[ENTRIES PROVIDED Boundary: Start]
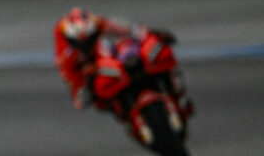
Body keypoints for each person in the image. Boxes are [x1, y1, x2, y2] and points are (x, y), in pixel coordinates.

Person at [54, 7, 193, 117]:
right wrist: (84, 88)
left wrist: (153, 34)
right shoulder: (65, 55)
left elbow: (128, 30)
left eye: (90, 38)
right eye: (80, 42)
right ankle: (121, 110)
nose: (85, 44)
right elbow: (74, 86)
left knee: (159, 52)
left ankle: (179, 95)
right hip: (93, 68)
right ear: (70, 40)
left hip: (112, 58)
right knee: (93, 99)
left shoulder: (98, 23)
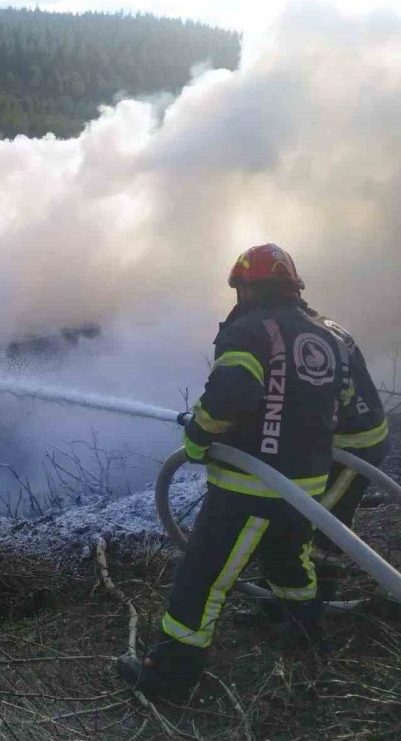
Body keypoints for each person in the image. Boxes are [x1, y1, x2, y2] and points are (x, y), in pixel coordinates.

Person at [117, 244, 353, 700]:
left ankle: (172, 675)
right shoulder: (325, 337)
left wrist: (199, 436)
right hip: (305, 484)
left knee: (203, 575)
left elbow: (232, 392)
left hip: (252, 483)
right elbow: (335, 408)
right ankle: (306, 636)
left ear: (247, 288)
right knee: (288, 559)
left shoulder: (249, 331)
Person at [302, 308, 389, 596]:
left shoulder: (306, 339)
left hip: (356, 445)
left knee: (318, 521)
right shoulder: (323, 324)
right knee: (326, 513)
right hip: (357, 431)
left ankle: (314, 600)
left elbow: (313, 401)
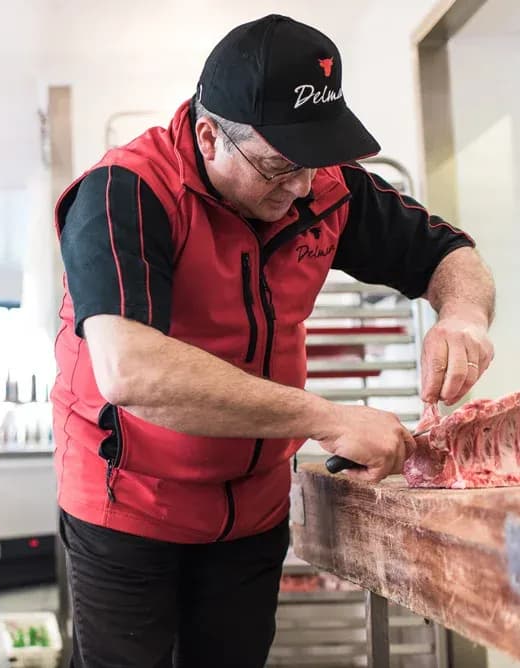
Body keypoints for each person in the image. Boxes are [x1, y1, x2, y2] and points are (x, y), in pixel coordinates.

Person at [51, 14, 495, 668]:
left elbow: (450, 254)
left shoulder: (319, 186)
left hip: (250, 511)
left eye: (315, 166)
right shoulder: (125, 192)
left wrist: (464, 318)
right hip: (129, 507)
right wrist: (326, 419)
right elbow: (132, 371)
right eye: (278, 166)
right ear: (209, 137)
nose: (301, 190)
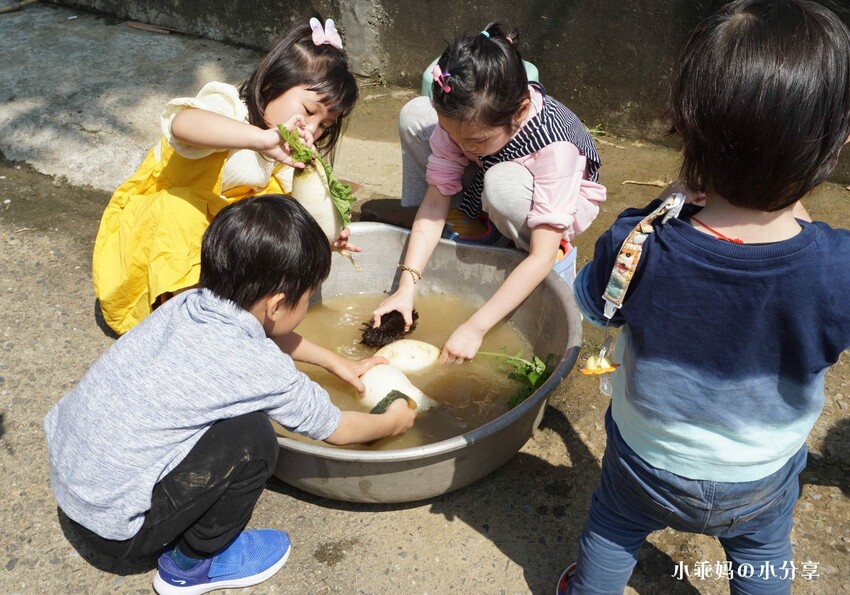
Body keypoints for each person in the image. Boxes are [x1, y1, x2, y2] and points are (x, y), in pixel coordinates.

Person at [559, 1, 850, 593]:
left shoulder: (640, 239)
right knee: (765, 551)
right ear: (833, 141)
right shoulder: (837, 267)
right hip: (760, 474)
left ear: (686, 128)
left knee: (612, 527)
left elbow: (593, 305)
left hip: (647, 460)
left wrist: (656, 209)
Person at [45, 195, 416, 594]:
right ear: (277, 304)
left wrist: (335, 362)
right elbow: (337, 429)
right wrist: (393, 419)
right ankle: (194, 564)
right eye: (308, 298)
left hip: (76, 484)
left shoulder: (189, 302)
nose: (307, 305)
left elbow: (268, 332)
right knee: (252, 436)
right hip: (120, 528)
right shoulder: (255, 365)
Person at [93, 17, 359, 335]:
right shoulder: (227, 108)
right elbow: (182, 123)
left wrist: (324, 235)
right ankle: (186, 331)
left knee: (275, 226)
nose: (312, 130)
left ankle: (225, 325)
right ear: (273, 84)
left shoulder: (288, 159)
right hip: (159, 243)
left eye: (324, 126)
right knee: (181, 210)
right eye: (308, 111)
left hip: (218, 249)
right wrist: (258, 138)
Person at [373, 22, 606, 364]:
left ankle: (511, 238)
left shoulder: (556, 147)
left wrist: (475, 326)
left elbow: (542, 257)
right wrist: (406, 287)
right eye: (455, 136)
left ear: (521, 111)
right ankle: (475, 218)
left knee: (502, 185)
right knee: (415, 114)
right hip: (490, 169)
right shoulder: (465, 124)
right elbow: (435, 200)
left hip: (541, 202)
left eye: (476, 139)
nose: (463, 146)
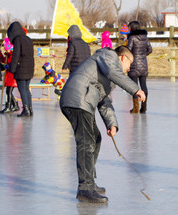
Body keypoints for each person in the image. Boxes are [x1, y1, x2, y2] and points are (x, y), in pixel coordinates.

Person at [59, 46, 146, 203]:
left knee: (96, 138)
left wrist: (111, 123)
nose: (129, 68)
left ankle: (89, 182)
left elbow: (104, 100)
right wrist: (135, 89)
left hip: (82, 101)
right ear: (122, 57)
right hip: (77, 99)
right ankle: (85, 188)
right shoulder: (108, 56)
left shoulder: (107, 73)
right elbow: (115, 73)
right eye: (130, 63)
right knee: (86, 142)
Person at [7, 21, 34, 117]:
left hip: (21, 69)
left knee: (22, 90)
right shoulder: (28, 39)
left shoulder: (18, 40)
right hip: (29, 69)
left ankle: (26, 110)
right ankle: (30, 109)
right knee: (26, 89)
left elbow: (16, 56)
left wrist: (11, 69)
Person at [127, 21, 152, 114]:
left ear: (132, 28)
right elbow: (150, 49)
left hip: (133, 65)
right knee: (143, 85)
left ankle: (136, 108)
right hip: (143, 65)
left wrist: (133, 57)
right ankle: (144, 107)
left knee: (134, 86)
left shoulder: (132, 38)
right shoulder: (145, 38)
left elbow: (128, 50)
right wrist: (142, 55)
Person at [0, 37, 19, 113]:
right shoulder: (8, 55)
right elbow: (3, 60)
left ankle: (9, 106)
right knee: (8, 91)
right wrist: (0, 53)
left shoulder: (13, 55)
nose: (6, 50)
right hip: (8, 76)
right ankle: (14, 105)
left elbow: (13, 64)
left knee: (9, 91)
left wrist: (9, 66)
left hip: (12, 76)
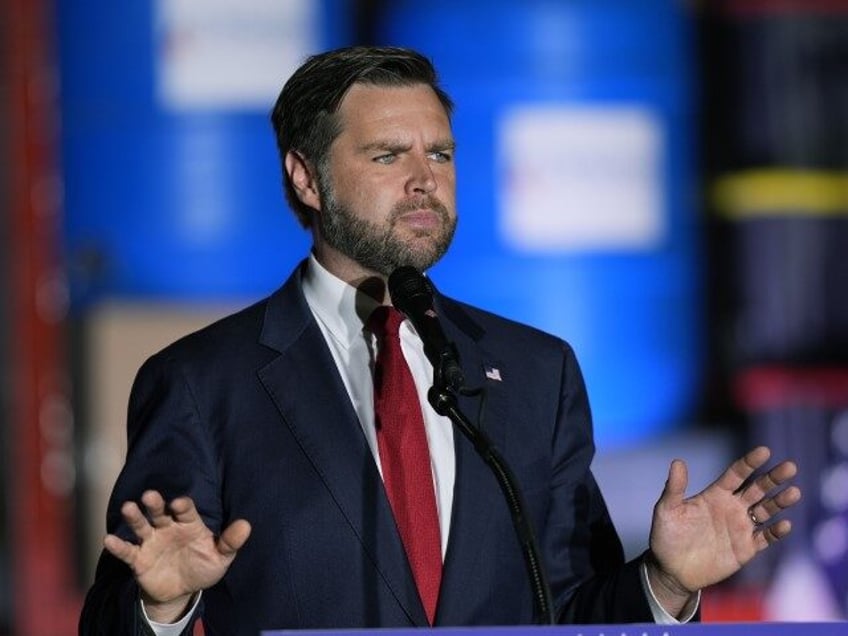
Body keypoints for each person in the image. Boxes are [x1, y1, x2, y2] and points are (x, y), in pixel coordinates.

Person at [79, 46, 801, 635]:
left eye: (442, 156)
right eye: (389, 156)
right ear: (307, 178)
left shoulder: (536, 372)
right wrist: (163, 606)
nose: (426, 180)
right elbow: (114, 621)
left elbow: (571, 615)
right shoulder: (205, 382)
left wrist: (665, 581)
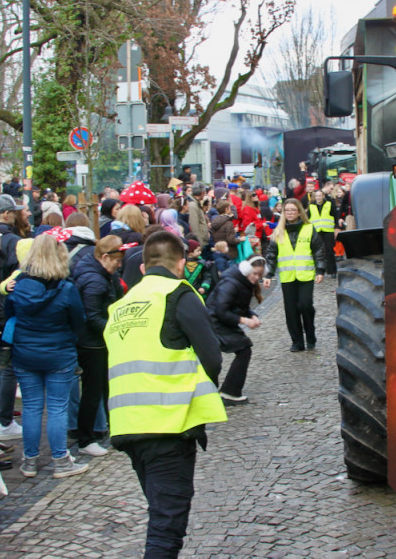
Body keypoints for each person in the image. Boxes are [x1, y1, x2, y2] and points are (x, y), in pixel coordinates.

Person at [104, 231, 227, 558]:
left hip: (127, 426)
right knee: (166, 523)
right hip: (169, 424)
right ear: (182, 265)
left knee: (160, 510)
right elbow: (212, 357)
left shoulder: (120, 306)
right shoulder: (178, 294)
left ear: (143, 268)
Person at [5, 234, 89, 479]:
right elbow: (79, 321)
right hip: (59, 353)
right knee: (57, 408)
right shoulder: (66, 289)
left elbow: (10, 314)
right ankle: (60, 461)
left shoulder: (18, 285)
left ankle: (29, 461)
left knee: (31, 407)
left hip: (25, 352)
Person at [71, 235, 124, 458]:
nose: (119, 265)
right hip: (92, 344)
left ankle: (110, 430)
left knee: (102, 389)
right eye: (117, 260)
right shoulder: (95, 280)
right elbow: (92, 316)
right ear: (104, 257)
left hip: (96, 341)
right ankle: (86, 438)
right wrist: (115, 332)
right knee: (93, 392)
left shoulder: (102, 275)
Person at [263, 199, 326, 351]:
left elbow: (318, 250)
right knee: (291, 310)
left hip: (306, 275)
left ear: (299, 212)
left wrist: (320, 270)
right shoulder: (278, 231)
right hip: (287, 276)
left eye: (293, 210)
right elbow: (271, 254)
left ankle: (310, 336)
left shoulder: (309, 228)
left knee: (305, 305)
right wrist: (268, 274)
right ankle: (297, 342)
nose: (290, 213)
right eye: (287, 210)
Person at [207, 256, 264, 403]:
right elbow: (221, 310)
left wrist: (252, 315)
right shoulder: (231, 283)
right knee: (243, 349)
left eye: (260, 275)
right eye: (255, 274)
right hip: (215, 322)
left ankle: (227, 391)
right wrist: (245, 320)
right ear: (246, 269)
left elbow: (239, 305)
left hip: (220, 321)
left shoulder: (243, 280)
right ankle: (229, 392)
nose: (257, 278)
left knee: (242, 350)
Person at [307, 190, 337, 277]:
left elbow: (335, 216)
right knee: (318, 252)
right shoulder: (311, 206)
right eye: (317, 196)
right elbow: (307, 219)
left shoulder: (329, 204)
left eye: (320, 196)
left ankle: (332, 271)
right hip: (316, 231)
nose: (318, 198)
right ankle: (319, 271)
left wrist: (337, 227)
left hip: (328, 230)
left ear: (323, 196)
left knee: (329, 251)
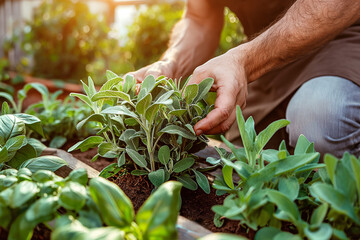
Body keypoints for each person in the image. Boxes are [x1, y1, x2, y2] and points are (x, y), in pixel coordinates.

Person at [128, 0, 360, 157]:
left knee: (321, 117)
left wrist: (244, 60)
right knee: (244, 166)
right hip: (265, 66)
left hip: (344, 44)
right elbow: (200, 18)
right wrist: (171, 64)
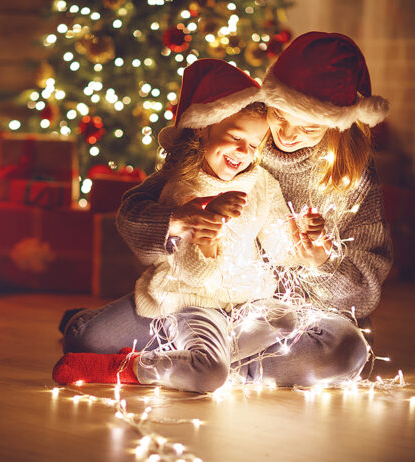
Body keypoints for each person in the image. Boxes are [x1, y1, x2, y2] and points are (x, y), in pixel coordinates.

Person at [53, 59, 362, 392]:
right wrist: (205, 228)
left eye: (255, 146)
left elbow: (279, 246)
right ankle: (157, 352)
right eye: (235, 138)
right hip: (186, 303)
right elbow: (190, 272)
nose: (244, 152)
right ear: (204, 127)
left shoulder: (262, 183)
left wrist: (304, 244)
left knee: (291, 322)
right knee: (87, 340)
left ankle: (196, 362)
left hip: (246, 308)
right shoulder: (181, 186)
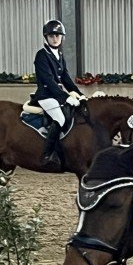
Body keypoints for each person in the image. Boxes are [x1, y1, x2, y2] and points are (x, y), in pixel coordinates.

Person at [33, 19, 85, 165]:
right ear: (46, 37)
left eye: (58, 36)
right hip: (46, 95)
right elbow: (48, 81)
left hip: (57, 96)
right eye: (51, 36)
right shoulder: (41, 55)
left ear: (62, 37)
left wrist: (80, 95)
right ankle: (47, 155)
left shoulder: (60, 56)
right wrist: (65, 97)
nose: (55, 39)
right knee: (60, 119)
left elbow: (67, 80)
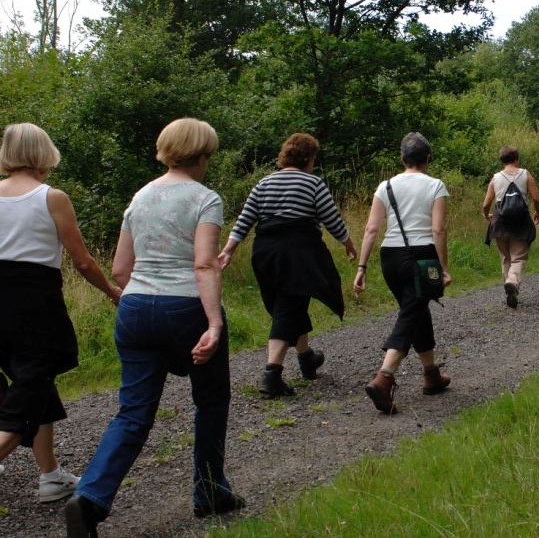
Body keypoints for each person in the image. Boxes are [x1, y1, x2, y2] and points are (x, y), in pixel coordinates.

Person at [66, 118, 244, 537]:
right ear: (201, 156)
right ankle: (209, 491)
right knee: (211, 400)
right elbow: (203, 263)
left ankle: (89, 500)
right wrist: (214, 323)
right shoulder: (205, 198)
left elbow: (120, 268)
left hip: (134, 308)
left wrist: (146, 297)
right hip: (187, 309)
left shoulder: (140, 197)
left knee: (133, 412)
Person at [0, 124, 121, 506]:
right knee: (31, 385)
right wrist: (112, 292)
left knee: (34, 383)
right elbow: (82, 261)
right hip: (34, 305)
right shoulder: (52, 197)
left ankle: (51, 476)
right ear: (44, 152)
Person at [218, 133, 356, 399]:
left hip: (266, 252)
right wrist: (348, 243)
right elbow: (332, 218)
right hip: (299, 251)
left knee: (290, 303)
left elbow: (245, 220)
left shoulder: (264, 183)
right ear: (308, 158)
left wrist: (228, 251)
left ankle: (307, 359)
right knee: (287, 307)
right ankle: (272, 374)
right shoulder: (313, 183)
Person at [353, 133, 452, 415]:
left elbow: (371, 229)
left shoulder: (385, 186)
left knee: (416, 309)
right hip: (421, 256)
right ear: (428, 158)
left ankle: (431, 374)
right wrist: (443, 268)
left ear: (402, 158)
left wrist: (362, 267)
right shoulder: (435, 185)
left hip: (390, 258)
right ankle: (384, 377)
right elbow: (438, 230)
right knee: (411, 312)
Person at [481, 146, 539, 309]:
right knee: (518, 257)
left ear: (502, 160)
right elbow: (536, 198)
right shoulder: (525, 174)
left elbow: (486, 203)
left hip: (500, 222)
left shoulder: (496, 178)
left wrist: (487, 216)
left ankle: (510, 288)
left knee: (505, 257)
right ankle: (512, 282)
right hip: (521, 222)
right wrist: (537, 212)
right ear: (516, 158)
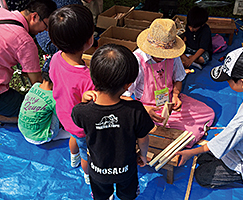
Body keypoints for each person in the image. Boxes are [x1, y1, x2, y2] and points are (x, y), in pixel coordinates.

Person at [176, 47, 243, 188]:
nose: (227, 83)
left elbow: (220, 143)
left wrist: (189, 153)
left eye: (229, 80)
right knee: (204, 157)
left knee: (202, 174)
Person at [72, 44, 154, 200]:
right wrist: (142, 155)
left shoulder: (82, 111)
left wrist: (84, 101)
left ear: (93, 76)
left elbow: (78, 118)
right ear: (128, 85)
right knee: (127, 195)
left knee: (101, 195)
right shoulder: (135, 110)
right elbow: (143, 139)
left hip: (98, 171)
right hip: (126, 170)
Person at [122, 18, 215, 148]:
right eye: (160, 53)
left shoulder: (173, 55)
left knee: (208, 113)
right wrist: (146, 109)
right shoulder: (137, 60)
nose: (163, 56)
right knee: (187, 134)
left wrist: (176, 95)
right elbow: (123, 96)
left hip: (169, 104)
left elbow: (178, 79)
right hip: (147, 108)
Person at [48, 4, 95, 184]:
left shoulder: (56, 58)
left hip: (64, 116)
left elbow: (55, 79)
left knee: (73, 138)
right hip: (82, 126)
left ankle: (72, 158)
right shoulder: (87, 78)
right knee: (87, 154)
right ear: (90, 40)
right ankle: (87, 175)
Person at [0, 0, 57, 124]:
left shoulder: (2, 12)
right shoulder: (25, 42)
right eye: (46, 25)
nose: (46, 31)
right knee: (32, 114)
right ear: (34, 16)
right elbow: (37, 84)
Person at [18, 64, 70, 145]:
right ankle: (53, 134)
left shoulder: (35, 86)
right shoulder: (54, 98)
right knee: (58, 109)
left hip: (24, 132)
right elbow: (65, 117)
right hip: (40, 138)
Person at [180, 6, 213, 72]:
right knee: (176, 51)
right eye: (190, 26)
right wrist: (181, 48)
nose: (191, 29)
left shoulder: (206, 30)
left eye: (194, 28)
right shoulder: (189, 25)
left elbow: (202, 48)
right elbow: (185, 38)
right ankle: (187, 58)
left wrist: (191, 59)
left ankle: (187, 58)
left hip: (199, 51)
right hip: (189, 48)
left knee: (202, 59)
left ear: (202, 25)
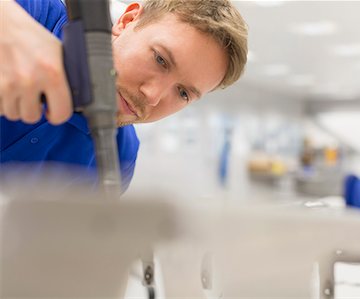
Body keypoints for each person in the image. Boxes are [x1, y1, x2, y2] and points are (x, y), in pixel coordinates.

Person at [0, 0, 248, 192]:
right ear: (127, 20)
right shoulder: (30, 13)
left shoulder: (119, 158)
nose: (152, 96)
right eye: (160, 60)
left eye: (183, 93)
[ENTRIES PROVIDED Boundary: End]
In the listing above, find the line with "left ankle: (227, 391)" and the line with "left knee: (329, 251)"; output exactly those lines and all lines between them.

RESPONSE TO THE EXERCISE:
left ankle: (227, 391)
right wrist: (245, 320)
right ear: (246, 269)
left elbow: (239, 305)
left hip: (220, 321)
left shoulder: (243, 280)
right ankle: (229, 392)
nose: (257, 278)
left knee: (242, 350)
Person at [307, 190, 337, 277]:
left elbow: (335, 216)
right knee: (318, 252)
right shoulder: (311, 206)
right eye: (317, 196)
right elbow: (307, 219)
left shoulder: (329, 204)
left eye: (320, 196)
left ankle: (332, 271)
right hip: (316, 231)
nose: (318, 198)
right ankle: (319, 271)
left wrist: (337, 227)
left hip: (328, 230)
left ear: (323, 196)
left knee: (329, 251)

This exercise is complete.